• Task to carry out: The whole listing below, with no pictures, is to be repeated as it stands.

• Recorded information:
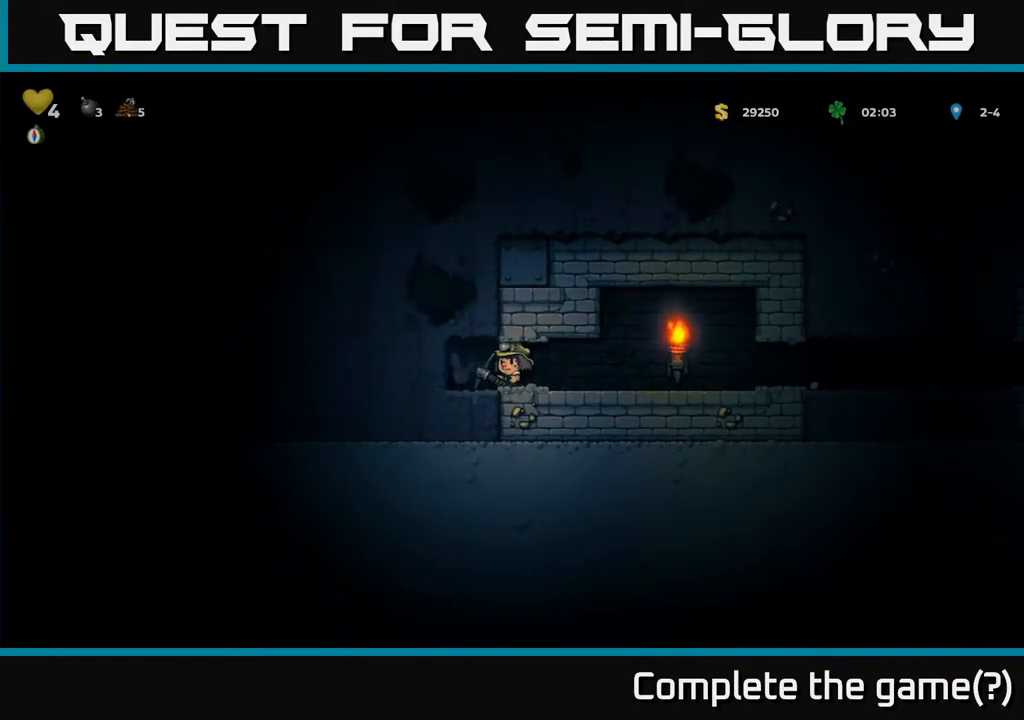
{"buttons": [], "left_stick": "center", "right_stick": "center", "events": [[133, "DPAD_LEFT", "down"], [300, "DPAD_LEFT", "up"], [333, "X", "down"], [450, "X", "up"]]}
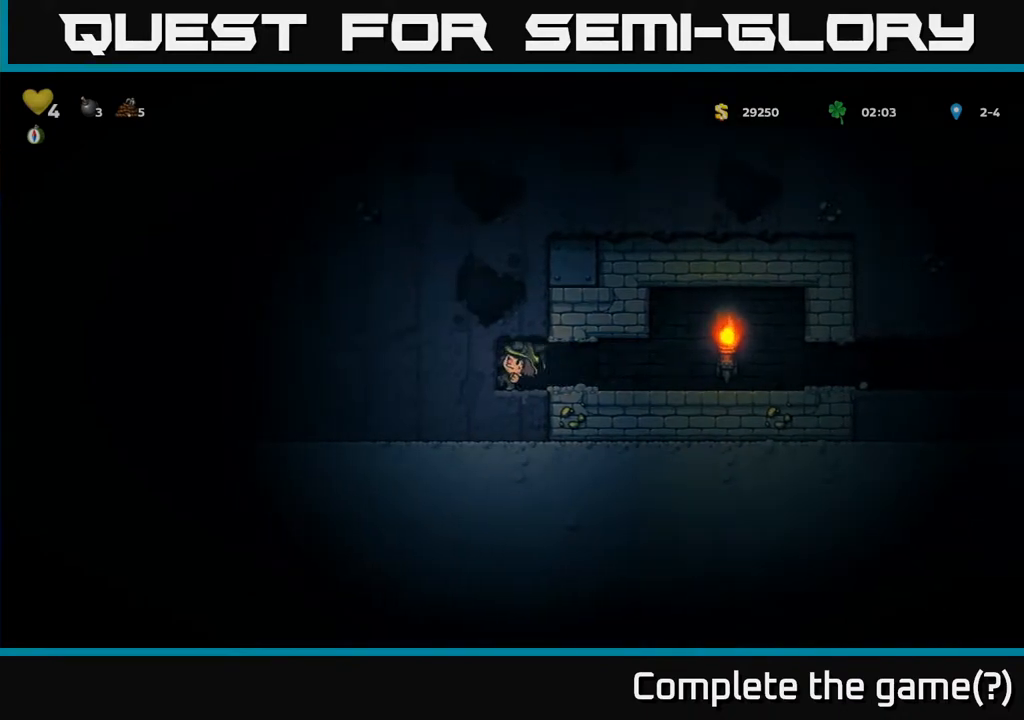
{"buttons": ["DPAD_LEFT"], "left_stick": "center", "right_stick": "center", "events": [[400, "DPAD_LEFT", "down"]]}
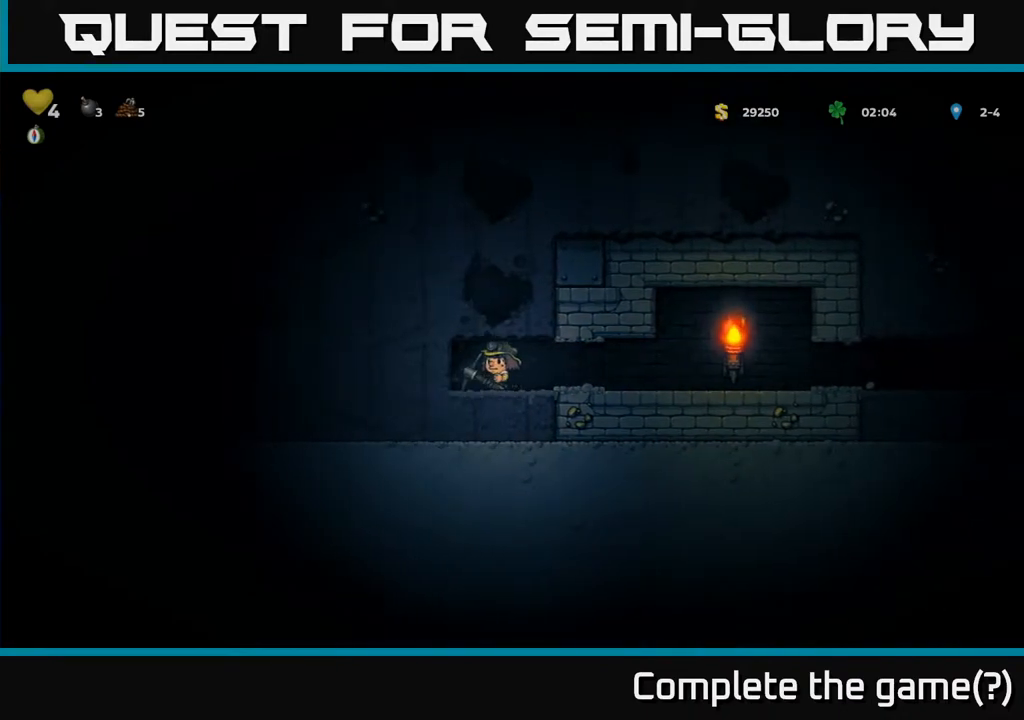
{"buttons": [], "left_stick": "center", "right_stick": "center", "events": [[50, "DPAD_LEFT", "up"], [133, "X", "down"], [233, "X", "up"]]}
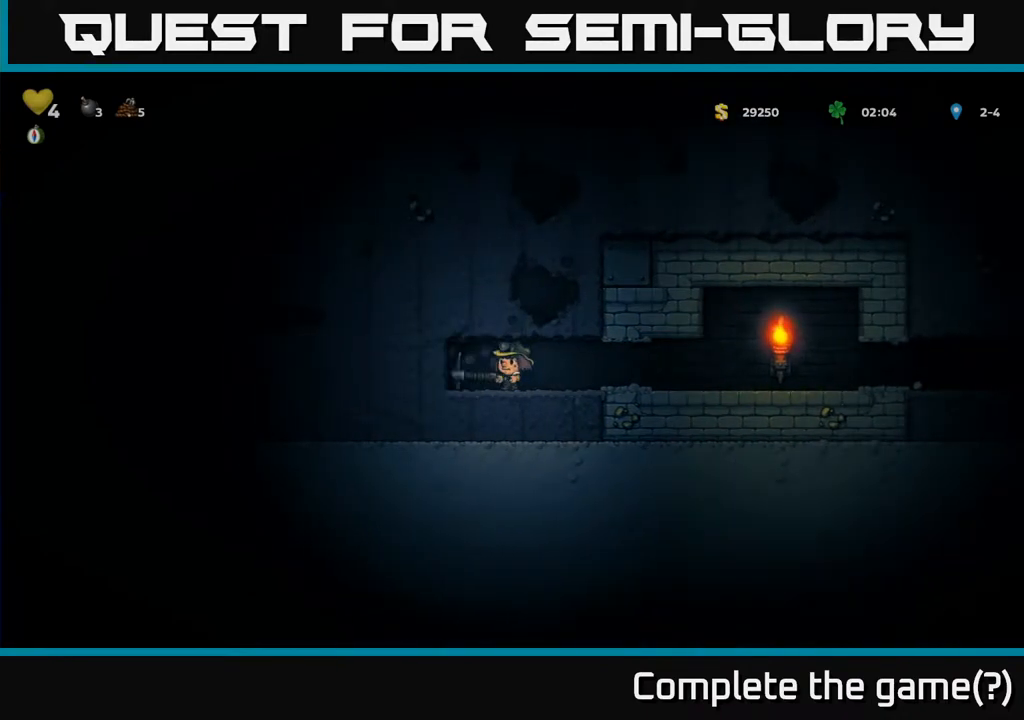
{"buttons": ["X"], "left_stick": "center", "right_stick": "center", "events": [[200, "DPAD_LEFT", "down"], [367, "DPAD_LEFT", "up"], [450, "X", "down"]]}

• Result of the task:
{"buttons": [], "left_stick": "center", "right_stick": "center", "events": [[133, "DPAD_LEFT", "down"], [300, "DPAD_LEFT", "up"], [333, "X", "down"], [450, "X", "up"]]}
{"buttons": ["DPAD_LEFT"], "left_stick": "center", "right_stick": "center", "events": [[400, "DPAD_LEFT", "down"]]}
{"buttons": [], "left_stick": "center", "right_stick": "center", "events": [[50, "DPAD_LEFT", "up"], [133, "X", "down"], [233, "X", "up"]]}
{"buttons": ["X"], "left_stick": "center", "right_stick": "center", "events": [[200, "DPAD_LEFT", "down"], [367, "DPAD_LEFT", "up"], [450, "X", "down"]]}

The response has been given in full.